### To-do item
Turn the lines of text in the material below into a Markdown table with the columns Row and Text, putting each line in its own row with a number and skipping blank lines. Leave out the pictures.

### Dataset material
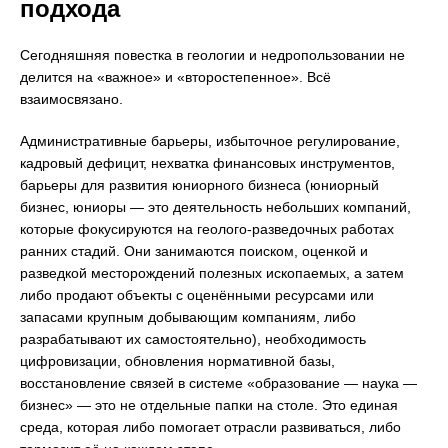
подхода
Сегодняшняя повестка в геологии и недропользовании не
делится на «важное» и «второстепенное». Всё
взаимосвязано.
Административные барьеры, избыточное регулирование,
кадровый дефицит, нехватка финансовых инструментов,
барьеры для развития юниорного бизнеса (юниорный
бизнес, юниоры — это деятельность небольших компаний,
которые фокусируются на геолого-разведочных работах
ранних стадий. Они занимаются поиском, оценкой и
разведкой месторождений полезных ископаемых, а затем
либо продают объекты с оценёнными ресурсами или
запасами крупным добывающим компаниям, либо
разрабатывают их самостоятельно), необходимость
цифровизации, обновления нормативной базы,
восстановление связей в системе «образование — наука —
бизнес» — это не отдельные папки на столе. Это единая
среда, которая либо помогает отрасли развиваться, либо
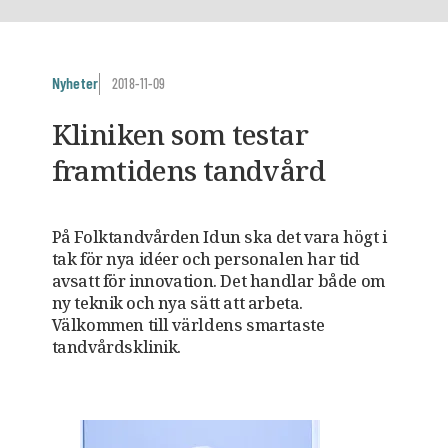
Nyheter
2018-11-09
Kliniken som testar
framtidens tandvård
På Folktandvården Idun ska det vara högt i
tak för nya idéer och personalen har tid
avsatt för innovation. Det handlar både om
ny teknik och nya sätt att arbeta.
Välkommen till världens smartaste
tandvårdsklinik.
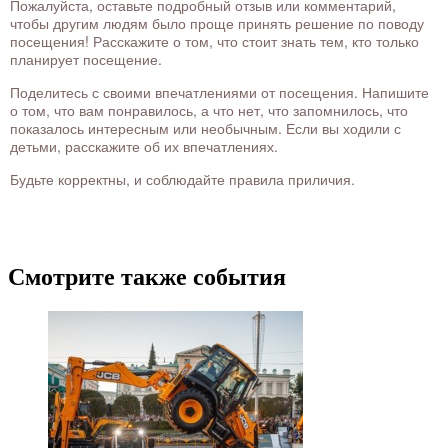
Пожалуйста, оставьте подробный отзыв или комментарий,
чтобы другим людям было проще принять решение по поводу
посещения! Расскажите о том, что стоит знать тем, кто только
планирует посещение.
Поделитесь с своими впечатлениями от посещения. Напишите
о том, что вам понравилось, а что нет, что запомнилось, что
показалось интересным или необычным. Если вы ходили с
детьми, расскажите об их впечатлениях.
Будьте корректны, и соблюдайте правила приличия.
Смотрите также события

### Result
| Row | Text |
|---|---|
| 1 | подхода |
| 2 | Сегодняшняя повестка в геологии и недропользовании не |
| 3 | делится на «важное» и «второстепенное». Всё |
| 4 | взаимосвязано. |
| 5 | Административные барьеры, избыточное регулирование, |
| 6 | кадровый дефицит, нехватка финансовых инструментов, |
| 7 | барьеры для развития юниорного бизнеса (юниорный |
| 8 | бизнес, юниоры — это деятельность небольших компаний, |
| 9 | которые фокусируются на геолого-разведочных работах |
| 10 | ранних стадий. Они занимаются поиском, оценкой и |
| 11 | разведкой месторождений полезных ископаемых, а затем |
| 12 | либо продают объекты с оценёнными ресурсами или |
| 13 | запасами крупным добывающим компаниям, либо |
| 14 | разрабатывают их самостоятельно), необходимость |
| 15 | цифровизации, обновления нормативной базы, |
| 16 | восстановление связей в системе «образование — наука — |
| 17 | бизнес» — это не отдельные папки на столе. Это единая |
| 18 | среда, которая либо помогает отрасли развиваться, либо |
| 19 | Nyheter |
| 20 | 2018-11-09 |
| 21 | Kliniken som testar |
| 22 | framtidens tandvård |
| 23 | På Folktandvården Idun ska det vara högt i |
| 24 | tak för nya idéer och personalen har tid |
| 25 | avsatt för innovation. Det handlar både om |
| 26 | ny teknik och nya sätt att arbeta. |
| 27 | Välkommen till världens smartaste |
| 28 | tandvårdsklinik. |
| 29 | Пожалуйста, оставьте подробный отзыв или комментарий, |
| 30 | чтобы другим людям было проще принять решение по поводу |
| 31 | посещения! Расскажите о том, что стоит знать тем, кто только |
| 32 | планирует посещение. |
| 33 | Поделитесь с своими впечатлениями от посещения. Напишите |
| 34 | о том, что вам понравилось, а что нет, что запомнилось, что |
| 35 | показалось интересным или необычным. Если вы ходили с |
| 36 | детьми, расскажите об их впечатлениях. |
| 37 | Будьте корректны, и соблюдайте правила приличия. |
| 38 | Смотрите также события |